In my analogy, I ask myself who and where in the room the noise is coming from. Whether the general complaint, specific issue, whatever, is coming from one angry, drunk person at the back who left the house after an argument with their other half and has now just decided to take it out on you. Or whether it is actually coming from several engaged people who are asking direct and relevant questions. Translated into the various structures, at Wimbledon that might be the trust membership or bondholders. In your case it might be your Fan Advisory Board, supporters’ trust board or membership, fans parliament, influential fan-media outlets or an absolute racket on social media all complaining about one specific issues. Is your Head of Supporter Services or SLO trying to communicate the issue to you? Is the issue spilling out into the regular post-match survey, are you picking it up as you walk the concourses/stadium? Do you have a hotline to your supporters’ trust chair or similar organisation so you can check-in?
What is the noise about?
Is the issue something you can fix quickly? Is it about the stewards or the behaviour of a particular group of people in a specific part of the stadium, or the cold food, lack of toilet access for certain groups? Or is it something that flags a bigger issue, such as pricing or the absence of an official fans forum for the last six months?
What is the context?
Is this all coinciding with a poor run of form (which might simply be fuelling low-level discontent)? Or is this something that you’re picking up regularly, with the thin veneer of a good result covering things up?
Structures of dialogue and engagement are all well and good, but alone these are mere structures. If you don’t have the right culture and practice, and it’s not happening amongst the leadership as well as with your frontline staff, your ‘dialogue’, ‘listening’ and ‘engagement’ will just be words in your Fan Engagement Plan.

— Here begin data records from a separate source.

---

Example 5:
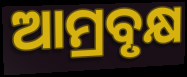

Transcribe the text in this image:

ଆମ୍ରବୃକ୍ଷ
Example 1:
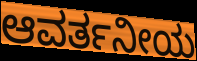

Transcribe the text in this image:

ಆವರ್ತನೀಯ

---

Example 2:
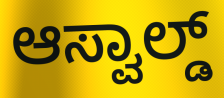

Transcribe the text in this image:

ಆಸ್ವಾಲ್ಡ್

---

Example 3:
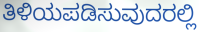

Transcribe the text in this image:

ತಿಳಿಯಪಡಿಸುವುದರಲ್ಲಿ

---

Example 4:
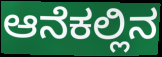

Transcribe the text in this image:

ಆನೆಕಲ್ಲಿನ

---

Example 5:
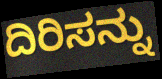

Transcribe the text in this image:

ದಿರಿಸನ್ನು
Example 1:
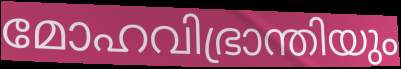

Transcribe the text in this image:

മോഹവിഭ്രാന്തിയും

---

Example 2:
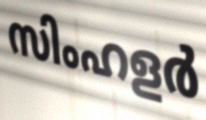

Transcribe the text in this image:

സിംഹളർ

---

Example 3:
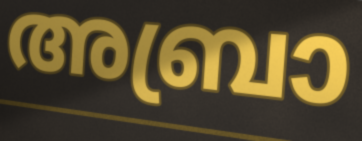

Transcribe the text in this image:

അബ്രാ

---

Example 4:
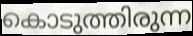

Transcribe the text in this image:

കൊടുത്തിരുന്ന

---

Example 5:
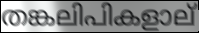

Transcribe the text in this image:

തങ്കലിപികളാല്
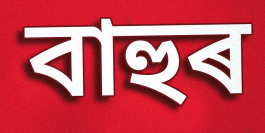
বাহুৰ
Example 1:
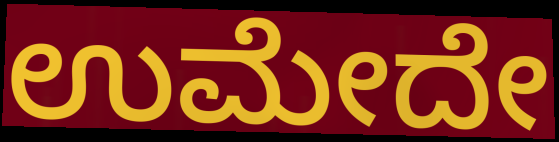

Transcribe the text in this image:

ಉಮೇದೇ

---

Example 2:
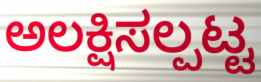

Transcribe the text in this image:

ಅಲಕ್ಷಿಸಲ್ಪಟ್ಟ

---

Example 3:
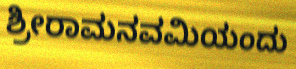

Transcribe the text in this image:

ಶ್ರೀರಾಮನವಮಿಯಂದು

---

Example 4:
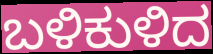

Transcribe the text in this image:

ಬಳಿಕುಳಿದ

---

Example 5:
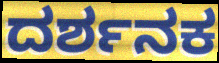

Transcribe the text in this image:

ದರ್ಶನಕ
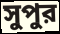
সুপুর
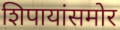
शिपायांसमोर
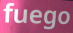
fuego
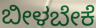
ಬೀಳಬೇಕೆ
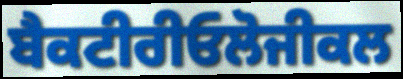
ਬੈਕਟੀਰੀਓਲੋਜੀਕਲ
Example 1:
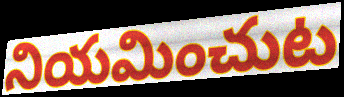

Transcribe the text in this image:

నియమించుట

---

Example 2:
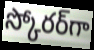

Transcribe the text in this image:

స్కోరర్‌గా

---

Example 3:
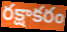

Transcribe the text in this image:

రక్షాకరం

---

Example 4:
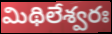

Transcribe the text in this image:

మిథిలేశ్వరః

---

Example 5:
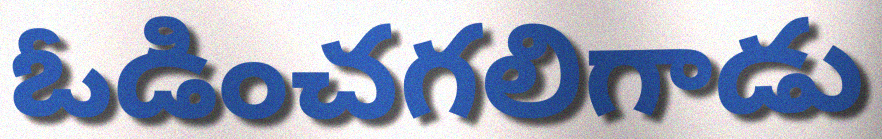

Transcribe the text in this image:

ఓడించగలిగాడు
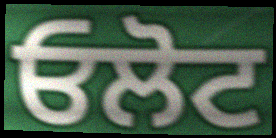
ਓਲੋਟ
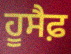
ਹੂਸੈਫ਼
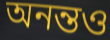
অনন্তও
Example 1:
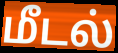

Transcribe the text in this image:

மீடல்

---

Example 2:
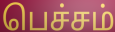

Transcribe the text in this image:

பெச்சம்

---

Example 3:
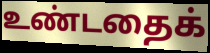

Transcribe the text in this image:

உண்டதைக்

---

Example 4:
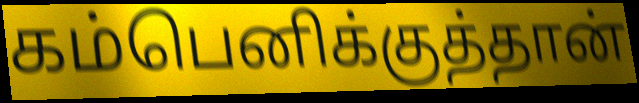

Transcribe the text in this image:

கம்பெனிக்குத்தான்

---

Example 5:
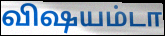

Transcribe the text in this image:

விஷயம்டா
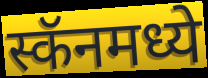
स्कॅनमध्ये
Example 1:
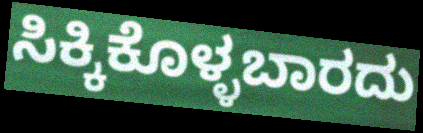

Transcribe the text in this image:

ಸಿಕ್ಕಿಕೊಳ್ಳಬಾರದು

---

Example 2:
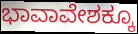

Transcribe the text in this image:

ಭಾವಾವೇಶಕ್ಕೂ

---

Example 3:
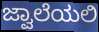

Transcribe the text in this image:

ಜ್ವಾಲೆಯಲಿ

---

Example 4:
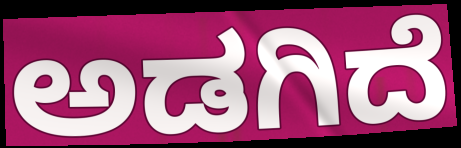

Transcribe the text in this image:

ಅಡಗಿದೆ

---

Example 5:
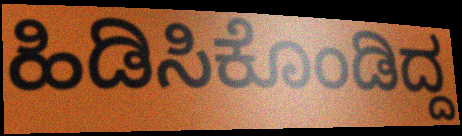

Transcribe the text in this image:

ಹಿಡಿಸಿಕೊಂಡಿದ್ದ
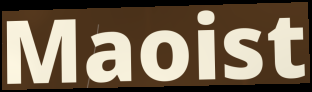
Maoist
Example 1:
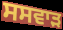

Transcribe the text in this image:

ਸਸਵਾੜ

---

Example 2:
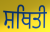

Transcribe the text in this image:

ਸ਼ਥਿਤੀ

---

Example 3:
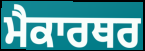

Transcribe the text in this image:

ਮੈਕਾਰਥਰ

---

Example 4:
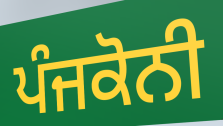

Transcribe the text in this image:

ਪੰਜਕੋਨੀ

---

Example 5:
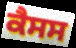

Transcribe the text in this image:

ਕੈਸਸ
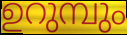
ഉറുമ്പും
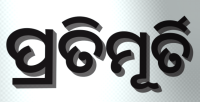
ପ୍ରତିମୂର୍ତି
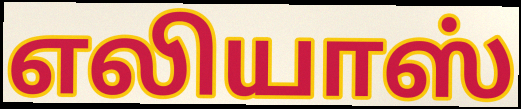
எலியாஸ்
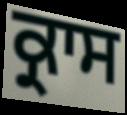
ਕ੍ਰਾਸ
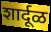
शार्दूळ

If you’re doing your listening right, and practicing it regularly, you should be able to pick up where and what’s happening, and have the opportunity to work out how to deal with it (more on that another time). And you shouldn’t just be waiting for the crisis, but be doing this all the time. After all, practice makes perfect.
2 thoughts on “Listen without prejudice: Practical tips for owners & directors”
Great stuff as ever Kev. After all these years it’s difficult to believe that clubs still don’t get this aspect of their ‘business.’
Thanks Tim. Yes. But I think it’s worth pointing out what might seem obvious to us, because there’s so much bad advice out there that it too often crowds out the good!